Cabin Composites Pose Challenges, Opportunities For Aftermarket

The growth of composite materials within the aircraft cabin—usually carbon-fiber reinforced polymers—has seen a stratospheric rise over recent years, and as new cabins are developed for the forthcoming generation of aircraft, even more will be onboard. While these materials lay the technical foundations for the next generation of more sustainable aviation, they bring challenges and opportunities for MRO.

“Composites are everywhere,” explains Daniel Clucas, a member of the leadership board of the Green Cabin Alliance, an interiors sector group pushing for greater sustainability. “They are especially used in the aircraft internal linings: sidewall panels, bins and flooring under the carpet. They're extensively used in cabin products, too. The majority of flat galley, bulkhead and partitions are composites, and they're increasingly being used in seat shells.”

The core benefits over previous generations of materials—primarily standard thermoplastics and lightweight metal alloys—come from weight, durability and the right balance between rigidity and flexibility. In addition, in the cabin environment they can absorb noise.

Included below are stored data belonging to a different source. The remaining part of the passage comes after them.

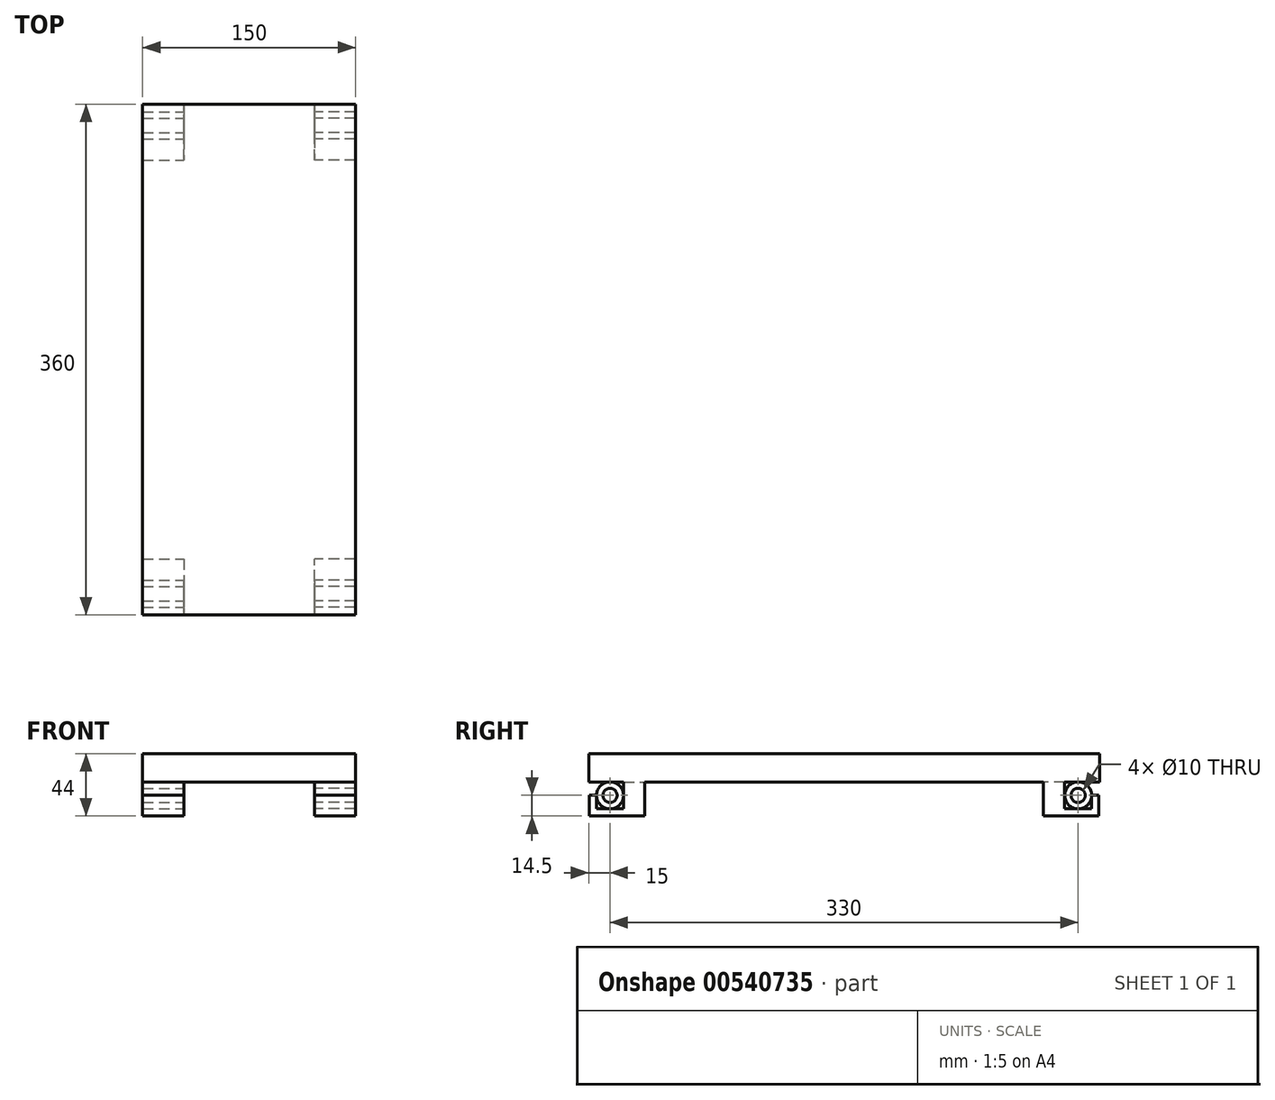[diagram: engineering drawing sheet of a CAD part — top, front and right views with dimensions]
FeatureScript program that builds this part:
annotation { "Feature Type Name" : "Feature", "Feature Type Description" : "" }
export const myFeature = defineFeature(function(context is Context, id is Id, definition is map)
    precondition{}
    {
        {
            var Q0;
            Q0=qCreatedBy(makeId("Right.planeOp"),FACE);
            var sketch = newSketch(context, id + "F0", { "sketchPlane" : qUnion([Q0])});
            skLineSegment(sketch, "E0.bottom", {"start": v(-180, 0) * mm, "end": v(180, 0) * mm});
            skLineSegment(sketch, "E0.top", {"start": v(-180, -20) * mm, "end": v(180, -20) * mm});
            skLineSegment(sketch, "E0.left", {"start": v(-180, 0) * mm, "end": v(-180, -20) * mm});
            skLineSegment(sketch, "E0.right", {"start": v(180, 0) * mm, "end": v(180, -20) * mm});
            skCircle(sketch, "E1", {"center": v(-165, -29.5) * mm, "radius": 9.5 * mm});
            skLineSegment(sketch, "E2", {"start": v(-165, -29.5) * mm, "end": v(165, -29.5) * mm, "construction": true});
            skCircle(sketch, "E3", {"center": v(165, -29.5) * mm, "radius": 9.5 * mm});
            skCircle(sketch, "E4", {"center": v(-165, -29.5) * mm, "radius": 5 * mm});
            skCircle(sketch, "E5", {"center": v(165, -29.5) * mm, "radius": 5 * mm});
            skPoint(sketch, "E6", {"position": v(0, 0) * mm});
            skLineSegment(sketch, "E7", {"start": v(-174.5, -29.5) * mm, "end": v(-179.5, -29.5) * mm});
            skLineSegment(sketch, "E8", {"start": v(-179.5, -29.5) * mm, "end": v(-179.5, -44) * mm});
            skLineSegment(sketch, "E9", {"start": v(-179.5, -44) * mm, "end": v(-140.5, -44) * mm});
            skLineSegment(sketch, "E10", {"start": v(-140.5, -44) * mm, "end": v(-140.5, -20) * mm});
            skLineSegment(sketch, "E11", {"start": v(-155.5, -20) * mm, "end": v(-155.5, -39) * mm});
            skLineSegment(sketch, "E12", {"start": v(-155.5, -39) * mm, "end": v(-174.5, -39) * mm});
            skLineSegment(sketch, "E13", {"start": v(-174.5, -39) * mm, "end": v(-174.5, -29.5) * mm});
            skPoint(sketch, "E14", {"position": v(0, -29.5) * mm});
            skLineSegment(sketch, "E15", {"start": v(0, 0) * mm, "end": v(0, -42.12) * mm, "construction": true});
            skLineSegment(sketch, "E16.MirrorCS", {"start": v(140.5, -44) * mm, "end": v(140.5, -20) * mm});
            skLineSegment(sketch, "E17.MirrorCS", {"start": v(155.5, -20) * mm, "end": v(155.5, -39) * mm});
            skLineSegment(sketch, "E18.MirrorCS", {"start": v(155.5, -39) * mm, "end": v(174.5, -39) * mm});
            skLineSegment(sketch, "E19.MirrorCS", {"start": v(179.5, -44) * mm, "end": v(140.5, -44) * mm});
            skLineSegment(sketch, "E20.MirrorCS", {"start": v(174.5, -39) * mm, "end": v(174.5, -29.5) * mm});
            skLineSegment(sketch, "E21.MirrorCS", {"start": v(174.5, -29.5) * mm, "end": v(179.5, -29.5) * mm});
            skLineSegment(sketch, "E22.MirrorCS", {"start": v(179.5, -29.5) * mm, "end": v(179.5, -44) * mm});
            skSolve(sketch);
        }
        {
            var Q0;
            Q0=makeQuery(id+"F0.imprint","IMPRINT",FACE,{"disambiguationData":[TD([[makeQuery(id+"F0.imprint","IMPRINT",EDGE,{"derivedFrom":sQuery(id+"F0.wireOp",EDGE,"E0.bottom")}),-1.0]])]});
            extrude(context, id + "F1", {"entities" : qUnion([Q0]), "endBound" : BoundingType.SYMMETRIC, "depth" : 150 * mm, "offsetDistance" : 25 * mm});
        }
        {
            var Q0;
            Q0=makeQuery(id+"F0.imprint","IMPRINT",FACE,{"disambiguationData":[TD([[makeQuery(id+"F0.imprint","IMPRINT",EDGE,{"derivedFrom":sQuery(id+"F0.wireOp",EDGE,"E7")}),1.0]])]});
            var Q1;
            {var subQ5=sQuery(id+"F0.wireOp",EDGE,"E16.MirrorCS");Q1=makeQuery(id+"F0.imprint","IMPRINT",FACE,{"disambiguationData":[TD([[makeQuery(id+"F0.imprint","IMPRINT",EDGE,{"derivedFrom":subQ5}),-1.0]])]});}
            var Q2;
            Q2=makeQuery(id+"F0.imprint","IMPRINT",FACE,{"disambiguationData":[TD([[makeQuery(id+"F0.imprint","IMPRINT",EDGE,{"derivedFrom":sQuery(id+"F0.wireOp",EDGE,"E4")}),-1.0]])]});
            var Q3;
            Q3=makeQuery(id+"F0.imprint","IMPRINT",FACE,{"disambiguationData":[TD([[makeQuery(id+"F0.imprint","IMPRINT",EDGE,{"derivedFrom":sQuery(id+"F0.wireOp",EDGE,"E5")}),-1.0]])]});
            var Q4;
            Q4=makeQuery(id+"F1.opExtrude","CAP_FACE",FACE,{"disambiguationData":[OSD([sQuery(id+"F0.wireOp",EDGE,"E0.bottom"),sQuery(id+"F0.wireOp",EDGE,"E0.top"),sQuery(id+"F0.wireOp",EDGE,"E0.left"),sQuery(id+"F0.wireOp",EDGE,"E0.right")])],"isStart":false});
            var Q5;
            Q5=makeQuery(id+"F1.opExtrude","CAP_FACE",FACE,{"disambiguationData":[OSD([sQuery(id+"F0.wireOp",EDGE,"E0.bottom"),sQuery(id+"F0.wireOp",EDGE,"E0.top"),sQuery(id+"F0.wireOp",EDGE,"E0.left"),sQuery(id+"F0.wireOp",EDGE,"E0.right")])],"isStart":false});
            extrude(context, id + "F2", {"entities" : qUnion([Q0, Q1, Q2, Q3]), "operationType" : NewBodyOperationType.ADD, "endBound" : BoundingType.UP_TO_SURFACE, "depth" : 25 * mm, "endBoundEntityFace" : qUnion([Q4]), "offsetDistance" : 25 * mm, "hasSecondDirection" : true, "secondDirectionBound" : SecondDirectionBoundingType.UP_TO_SURFACE, "secondDirectionOppositeDirection" : false, "secondDirectionDepth" : 50.3 * mm, "secondDirectionBoundEntityFace" : qUnion([Q5]), "hasSecondDirectionOffset" : true, "secondDirectionOffsetDistance" : 29 * mm});
        }
        {
            var Q0;
            Q0=makeQuery(id+"F0.imprint","IMPRINT",FACE,{"disambiguationData":[TD([[makeQuery(id+"F0.imprint","IMPRINT",EDGE,{"derivedFrom":sQuery(id+"F0.wireOp",EDGE,"E4")}),-1.0]])]});
            var Q1;
            Q1=makeQuery(id+"F0.imprint","IMPRINT",FACE,{"disambiguationData":[TD([[makeQuery(id+"F0.imprint","IMPRINT",EDGE,{"derivedFrom":sQuery(id+"F0.wireOp",EDGE,"E7")}),1.0]])]});
            var Q2;
            Q2=makeQuery(id+"F0.imprint","IMPRINT",FACE,{"disambiguationData":[TD([[makeQuery(id+"F0.imprint","IMPRINT",EDGE,{"derivedFrom":sQuery(id+"F0.wireOp",EDGE,"E5")}),-1.0]])]});
            var Q3;
            {var subQ5=sQuery(id+"F0.wireOp",EDGE,"E16.MirrorCS");Q3=makeQuery(id+"F0.imprint","IMPRINT",FACE,{"disambiguationData":[TD([[makeQuery(id+"F0.imprint","IMPRINT",EDGE,{"derivedFrom":subQ5}),-1.0]])]});}
            var Q4;
            Q4=makeQuery(id+"F1.opExtrude","CAP_FACE",FACE,{"disambiguationData":[OSD([sQuery(id+"F0.wireOp",EDGE,"E0.bottom"),sQuery(id+"F0.wireOp",EDGE,"E0.top"),sQuery(id+"F0.wireOp",EDGE,"E0.left"),sQuery(id+"F0.wireOp",EDGE,"E0.right")])],"isStart":true});
            var Q5;
            Q5=makeQuery(id+"F1.opExtrude","CAP_FACE",FACE,{"disambiguationData":[OSD([sQuery(id+"F0.wireOp",EDGE,"E0.bottom"),sQuery(id+"F0.wireOp",EDGE,"E0.top"),sQuery(id+"F0.wireOp",EDGE,"E0.left"),sQuery(id+"F0.wireOp",EDGE,"E0.right")])],"isStart":true});
            extrude(context, id + "F3", {"entities" : qUnion([Q0, Q1, Q2, Q3]), "operationType" : NewBodyOperationType.ADD, "endBound" : BoundingType.UP_TO_SURFACE, "oppositeDirection" : true, "depth" : 25 * mm, "endBoundEntityFace" : qUnion([Q4]), "offsetDistance" : 25 * mm, "hasSecondDirection" : true, "secondDirectionBound" : SecondDirectionBoundingType.UP_TO_SURFACE, "secondDirectionOppositeDirection" : true, "secondDirectionDepth" : 46.7 * mm, "secondDirectionBoundEntityFace" : qUnion([Q5]), "hasSecondDirectionOffset" : true, "secondDirectionOffsetDistance" : 29 * mm});
        }
    });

They are, however, complex to manufacture, especially in the increasingly intricate 3D curves required for modern premium cabin seats. As the design, production and certification of these elements developed, some seat makers even eschewed composites for a time.

“While there has been a trend in business class seating away from composites due to complex manufacturing and quality requirements, their compelling weight-saving benefits remain an advantage, particularly as the latest generation of airframes is predominantly composite-based,” explains Alan McInnes, vice president for business development at seat maker Unum.

“The complex tessellation and curved designs of these suites have made composites an ideal material for their construction,” while further back in the aircraft, “in economy class, composites have been increasingly used in structural seat backs, contributing to significantly lighter seating over the years,” says McInnes.

Composites can also be more sustainable in the production process, especially when using Industry 4.0 technologies such as additive manufacturing and structural biomimicry.

“Sustainably speaking, composite materials can often be additively built, not only reducing the amount of waste during the manufacturing process but also improving product repeatability and improving yield,” explains David McConnell, associate director of research for advanced materials and process technology at Collins Aerospace. “This helps ensure we are able to optimize product performance, lifespan and reliability, making maintenance and repair situations more predictable. Composites also typically offer a high strength-to-weight ratio which has clear throughlines to reducing the overall carry weight onboard aircraft, resulting in less fuel burn and CO2 emissions.”

There are, however, challenges in the onboard environment. Composites react differently to damage than traditional aviation materials such as metal or thermoplastic. For instance, a crack might appear in damaged composite material where only a dent would be seen in other materials—so composites often require replacement or a larger repair compared with other materials. Specialized non-destructive testing techniques and new inspection equipment are also needed, and these require new training and certification for MRO technicians.

“Repairing composites is a vastly different process than repairing metals, which typically consists of welding, drilling and riveting techniques,” says McConnell. “Composite materials typically require specialized processes that involve patching with adhesives, resins and other fibrous materials before allowing adequate time for the repair to fully dry and cure.”

As a result—and also alongside a wider push toward modular design in aircraft cabins—on-wing MRO of composite elements is more likely to be a replacement or swap-out rather than a repair.

New minor repair techniques, however, are mitigating the complexity of repairs for normal nicks and scratches, explains McInnes. “Primary repairs typically involve paint touch-ups for minor damage, such as baggage and catering trolley dings on painted composite surfaces,” he says. “To address this, we have developed a design and repair scheme that enables these repairs to be carried out swiftly while the aircraft remains in service. As a result, MRO teams need the appropriate tools and skills to perform these predefined repairs efficiently.”

A key criticism of composites within the cabin is the complexity of processing them at end-of-life, since by their nature as a composite of multiple materials, the plastics and the reinforcement cannot easily be separated into those base materials.

“Recycling efforts often involve grinding down the mixture of materials into a powder that can then be combined with resin and molded into new parts, but lacking the structural integrity of their first iteration,” explains Clucas.

Closer collaboration between airlines, suppliers, manufacturers, MROs and recyclers will be critical to improving composites’ recyclability. This collaboration must address responsibility, ownership and finding secondary and tertiary uses within the industry.

Clucas characterizes the present situation as “an area of the industry that needs a lot of work,” despite stakeholders’ desire to collaborate.

“At the Green Cabin Alliance we are starting a working group with the Aircraft Fleet Recycling Association to look into exactly this problem, and [to] try to keep the materials in the aviation supply chain,” he says. “We use a lot of specialist materials, especially as they often have flame resistance added, which narrows their wider use, but makes them very valuable if they stay in the aviation industry supply chains.”

Until these issues are resolved, it is unlikely that cabin materials will see full circularity, but there remains a strong environmental and economic argument for their use on a weight-saving basis alone. Every gram that can be shaved off a seat that will be flown every day for a decade is multiplied exponentially by fuel cost and environmental emissions.